Presently, we have the latest version of PAPI (v3.5) running on
the Cluster. Recompiling the test harness and the dll proved to
be relatively straightforward; the majority of the difficulty
came in sorting through the assembly level portions of the kernel
driver that provides access to the counters. The AMD64 environment
provides no inline assembler. The WinPMC kernel driver relied on
inline assembly to access the hardware counters. Also, there was
some inconsistency in the availability of compiler intrinsics to
provide access to the assembly instructions needed to access to
the PMC registers. This revolved around implementations of the
cpuid instruction and the readpmc instruction.
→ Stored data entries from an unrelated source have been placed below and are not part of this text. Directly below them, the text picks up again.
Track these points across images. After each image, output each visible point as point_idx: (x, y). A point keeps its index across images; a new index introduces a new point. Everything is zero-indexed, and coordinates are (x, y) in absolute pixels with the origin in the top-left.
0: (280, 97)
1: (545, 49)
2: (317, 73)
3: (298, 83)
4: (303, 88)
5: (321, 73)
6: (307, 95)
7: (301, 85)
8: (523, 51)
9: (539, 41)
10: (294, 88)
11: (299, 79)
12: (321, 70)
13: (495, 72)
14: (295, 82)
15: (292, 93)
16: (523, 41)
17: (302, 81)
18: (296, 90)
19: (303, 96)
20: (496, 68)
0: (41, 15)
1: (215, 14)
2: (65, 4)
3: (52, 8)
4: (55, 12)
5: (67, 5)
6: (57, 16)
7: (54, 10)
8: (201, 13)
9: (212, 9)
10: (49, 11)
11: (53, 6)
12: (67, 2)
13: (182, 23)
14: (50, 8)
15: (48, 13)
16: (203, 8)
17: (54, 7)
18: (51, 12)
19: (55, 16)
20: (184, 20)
The C test programs provided with a normal PAPI distribution were
built and tested as appropriate for the Windows environment.
Most converted and ran cleanly in the Windows 2003 Server environment;
some had features that were no longer applicable. The Fortran test and
example programs were not converted, since at the time of this work,
a suitable Fortran compiler replacement for the older Compaq Fortran
compiler had not been identified.
Remaining work revolves around two areas. The first involves completing the
test and example programming to bring it up to par with what’s available in
other PAPI distributions. The second is significantly more involved and
requires some explanation.
PAPI is primarily intended as a ‘first-person’ mechanism for attributing
hardware counter events to portions of program code. In order to do that,
the programmer (or a higher level tool) inserts calls into the user code to start,
stop and read the hardware counters at specific points. This fundamentally assumes
that the counts occurring between the start call and the stop (or read) call can
all be attributed to the user’s code. Such a situation can only be approximated
in a multitasking system and can be wildly inaccurate in a busy system. The only
way to guarantee that counts can be properly attributed is for the operating system’s
context switch routine to save and restore the state of the performance monitoring
registers. This is how PAPI behaves in Linux systems. On Windows, the WinPMC driver
currently simply controls the state of the counters and hopes for the best. This
works acceptably well on laptop or single user systems; not so well on clusters.
We would like to work with Microsoft engineers to determine the feasibility of
modifying the Compute Cluster kernel software to support functionality similar
to the open source perfmon2 performance interface
that is being incorporated into the Linux kernel and rapidly adopted as the
standard mechanism for accessing hardware performance counters.